- **Available data**:
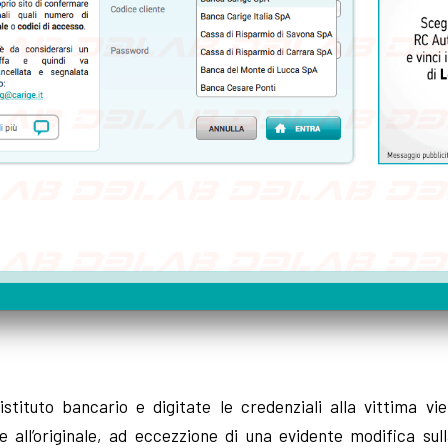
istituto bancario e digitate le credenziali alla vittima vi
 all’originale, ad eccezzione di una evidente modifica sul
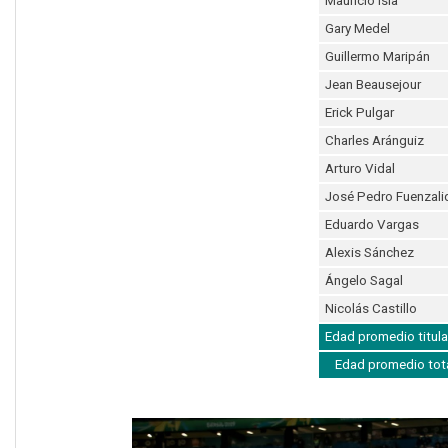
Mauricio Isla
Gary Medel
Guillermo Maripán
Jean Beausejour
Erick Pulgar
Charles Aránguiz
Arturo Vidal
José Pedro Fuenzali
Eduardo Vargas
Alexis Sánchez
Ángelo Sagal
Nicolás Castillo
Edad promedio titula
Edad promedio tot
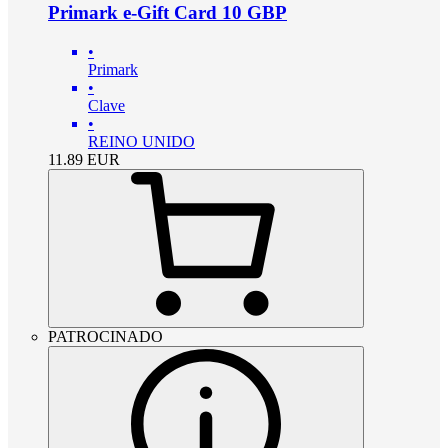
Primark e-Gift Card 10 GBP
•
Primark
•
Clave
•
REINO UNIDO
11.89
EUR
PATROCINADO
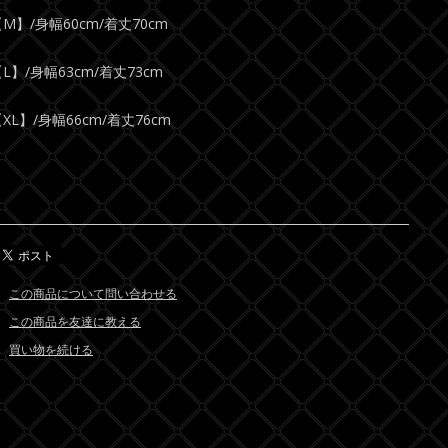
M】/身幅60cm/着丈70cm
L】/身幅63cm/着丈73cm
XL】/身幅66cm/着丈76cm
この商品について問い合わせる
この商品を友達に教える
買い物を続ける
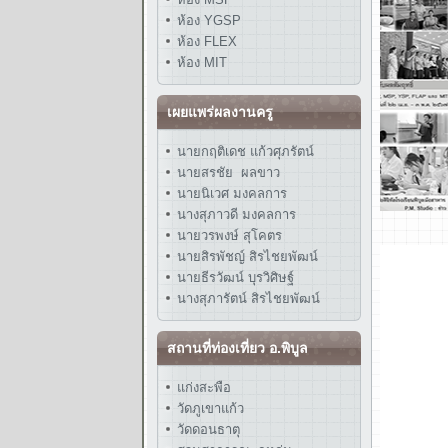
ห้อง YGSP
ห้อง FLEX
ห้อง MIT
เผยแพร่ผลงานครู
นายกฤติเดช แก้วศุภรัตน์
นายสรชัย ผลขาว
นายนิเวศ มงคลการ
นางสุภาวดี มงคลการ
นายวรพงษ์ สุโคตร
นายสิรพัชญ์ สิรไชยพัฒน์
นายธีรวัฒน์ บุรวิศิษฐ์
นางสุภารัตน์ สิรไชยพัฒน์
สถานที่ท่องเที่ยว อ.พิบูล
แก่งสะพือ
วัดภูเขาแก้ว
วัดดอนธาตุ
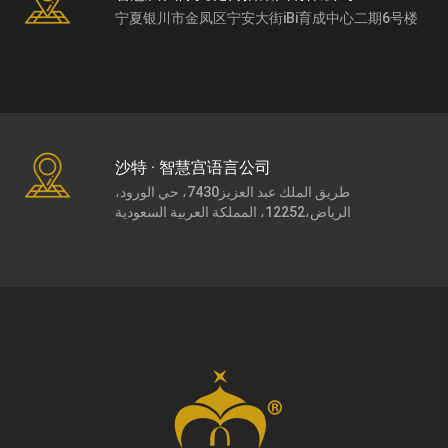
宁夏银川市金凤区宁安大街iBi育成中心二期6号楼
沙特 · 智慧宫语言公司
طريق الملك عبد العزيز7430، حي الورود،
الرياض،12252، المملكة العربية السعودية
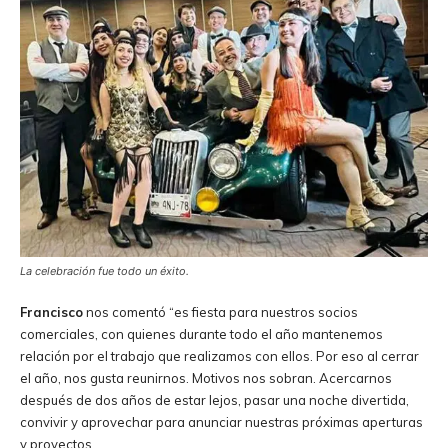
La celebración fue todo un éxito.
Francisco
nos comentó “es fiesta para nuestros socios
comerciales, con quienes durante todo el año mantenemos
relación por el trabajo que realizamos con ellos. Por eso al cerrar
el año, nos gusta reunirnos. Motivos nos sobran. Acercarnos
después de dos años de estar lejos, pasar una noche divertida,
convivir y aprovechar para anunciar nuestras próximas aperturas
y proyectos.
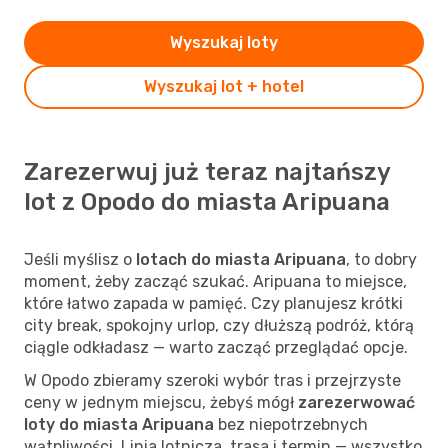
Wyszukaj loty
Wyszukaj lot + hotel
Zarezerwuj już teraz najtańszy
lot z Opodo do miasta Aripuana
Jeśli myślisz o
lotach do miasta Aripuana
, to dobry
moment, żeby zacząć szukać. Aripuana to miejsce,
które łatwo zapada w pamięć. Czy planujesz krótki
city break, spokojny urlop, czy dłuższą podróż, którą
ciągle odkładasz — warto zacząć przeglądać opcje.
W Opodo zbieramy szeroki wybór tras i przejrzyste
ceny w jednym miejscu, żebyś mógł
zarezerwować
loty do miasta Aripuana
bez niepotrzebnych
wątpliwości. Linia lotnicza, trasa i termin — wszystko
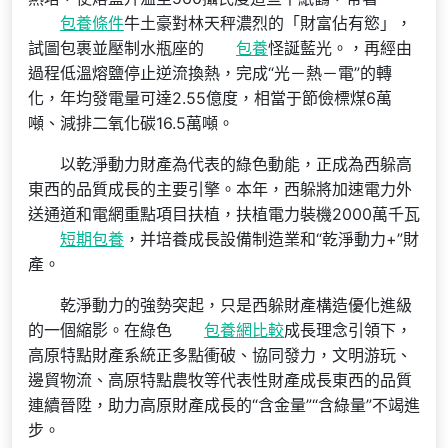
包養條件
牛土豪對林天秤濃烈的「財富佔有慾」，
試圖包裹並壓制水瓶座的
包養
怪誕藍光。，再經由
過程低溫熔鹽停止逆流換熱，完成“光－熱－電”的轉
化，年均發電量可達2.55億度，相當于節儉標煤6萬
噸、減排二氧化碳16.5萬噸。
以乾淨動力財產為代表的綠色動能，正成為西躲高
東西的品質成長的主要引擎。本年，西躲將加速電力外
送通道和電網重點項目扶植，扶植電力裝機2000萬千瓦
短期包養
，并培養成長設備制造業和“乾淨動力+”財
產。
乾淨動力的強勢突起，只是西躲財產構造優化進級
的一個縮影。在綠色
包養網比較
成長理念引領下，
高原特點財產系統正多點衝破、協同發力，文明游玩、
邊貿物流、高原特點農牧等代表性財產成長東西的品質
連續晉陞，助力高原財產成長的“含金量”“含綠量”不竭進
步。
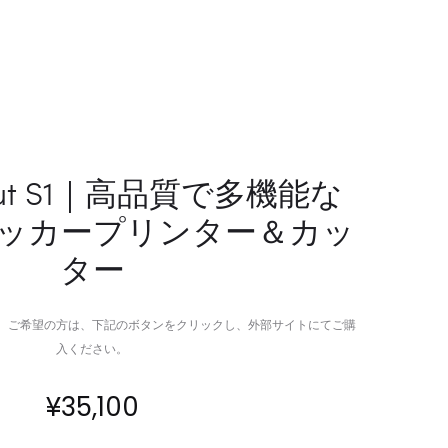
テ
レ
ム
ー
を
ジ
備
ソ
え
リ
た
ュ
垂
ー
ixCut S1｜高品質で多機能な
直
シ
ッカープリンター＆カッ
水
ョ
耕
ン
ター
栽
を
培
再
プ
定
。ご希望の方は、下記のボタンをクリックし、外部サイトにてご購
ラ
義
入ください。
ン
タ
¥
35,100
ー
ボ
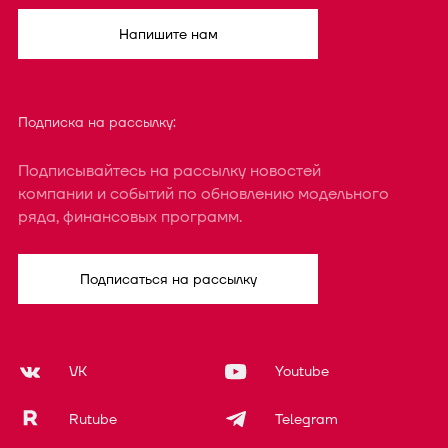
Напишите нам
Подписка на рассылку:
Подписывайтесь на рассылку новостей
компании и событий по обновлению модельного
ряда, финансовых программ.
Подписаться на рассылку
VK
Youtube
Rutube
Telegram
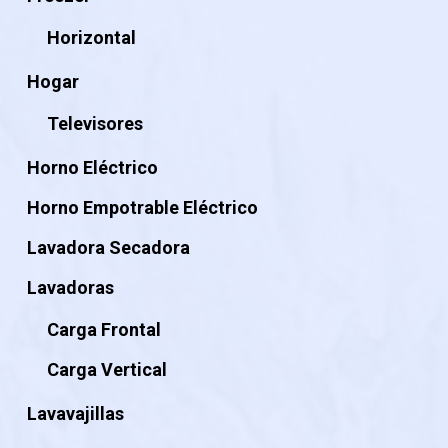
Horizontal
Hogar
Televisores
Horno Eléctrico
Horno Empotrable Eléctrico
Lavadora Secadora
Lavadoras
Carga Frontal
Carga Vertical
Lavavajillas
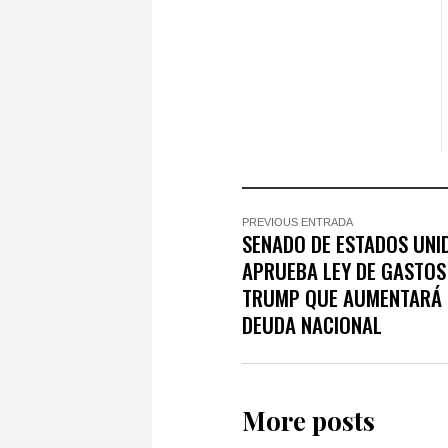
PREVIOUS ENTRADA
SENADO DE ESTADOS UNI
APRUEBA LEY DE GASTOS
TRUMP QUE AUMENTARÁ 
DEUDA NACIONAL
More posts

--

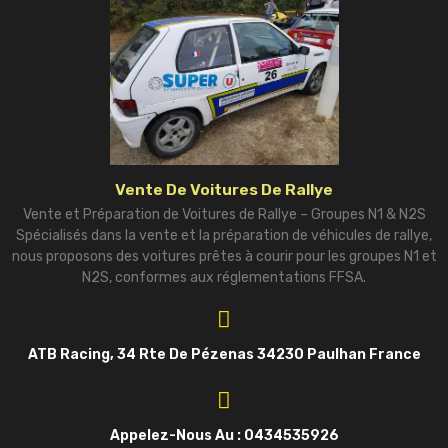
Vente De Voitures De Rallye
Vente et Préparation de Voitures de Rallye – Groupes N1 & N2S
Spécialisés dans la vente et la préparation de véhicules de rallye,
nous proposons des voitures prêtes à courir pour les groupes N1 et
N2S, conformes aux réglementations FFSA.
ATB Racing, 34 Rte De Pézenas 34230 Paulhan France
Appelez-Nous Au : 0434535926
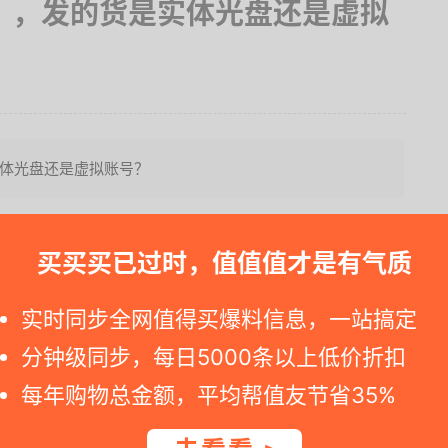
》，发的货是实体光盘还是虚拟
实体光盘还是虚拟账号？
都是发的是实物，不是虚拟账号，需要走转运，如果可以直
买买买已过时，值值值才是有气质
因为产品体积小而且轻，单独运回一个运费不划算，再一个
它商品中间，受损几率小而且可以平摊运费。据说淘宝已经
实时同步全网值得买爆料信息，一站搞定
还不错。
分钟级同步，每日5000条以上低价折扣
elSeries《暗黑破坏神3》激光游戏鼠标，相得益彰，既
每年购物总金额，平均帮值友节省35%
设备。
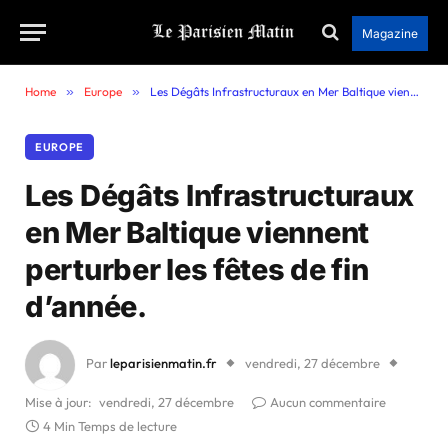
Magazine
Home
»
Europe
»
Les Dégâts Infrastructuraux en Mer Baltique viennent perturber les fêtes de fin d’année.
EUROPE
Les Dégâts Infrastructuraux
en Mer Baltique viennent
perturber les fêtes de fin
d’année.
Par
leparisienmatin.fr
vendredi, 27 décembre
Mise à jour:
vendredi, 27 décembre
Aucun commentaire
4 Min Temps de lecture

- **Action item**: A verbatim reproduction is expected: starting at the line above that has "istituto bancario e", ending at the line that has "طريق الملك عبد العزيز7430، حي الورود،", both included, and with no pictures and no other lines.

- **Written solution**:
istituto bancario e digitate le credenziali alla vittima vi
 all’originale, ad eccezzione di una evidente modifica sul
Mauricio Isla
Gary Medel
Guillermo Maripán
Jean Beausejour
Erick Pulgar
Charles Aránguiz
Arturo Vidal
José Pedro Fuenzali
Eduardo Vargas
Alexis Sánchez
Ángelo Sagal
Nicolás Castillo
Edad promedio titula
Edad promedio tot
Primark e-Gift Card 10 GBP
•
Primark
•
Clave
•
REINO UNIDO
11.89
EUR
PATROCINADO
M】/身幅60cm/着丈70cm
L】/身幅63cm/着丈73cm
XL】/身幅66cm/着丈76cm
この商品について問い合わせる
この商品を友達に教える
買い物を続ける
ห้อง YGSP
ห้อง FLEX
ห้อง MIT
เผยแพร่ผลงานครู
นายกฤติเดช แก้วศุภรัตน์
นายสรชัย ผลขาว
นายนิเวศ มงคลการ
นางสุภาวดี มงคลการ
นายวรพงษ์ สุโคตร
นายสิรพัชญ์ สิรไชยพัฒน์
นายธีรวัฒน์ บุรวิศิษฐ์
นางสุภารัตน์ สิรไชยพัฒน์
สถานที่ท่องเที่ยว อ.พิบูล
แก่งสะพือ
วัดภูเขาแก้ว
วัดดอนธาตุ
宁夏银川市金凤区宁安大街iBi育成中心二期6号楼
沙特 · 智慧宫语言公司
طريق الملك عبد العزيز7430، حي الورود،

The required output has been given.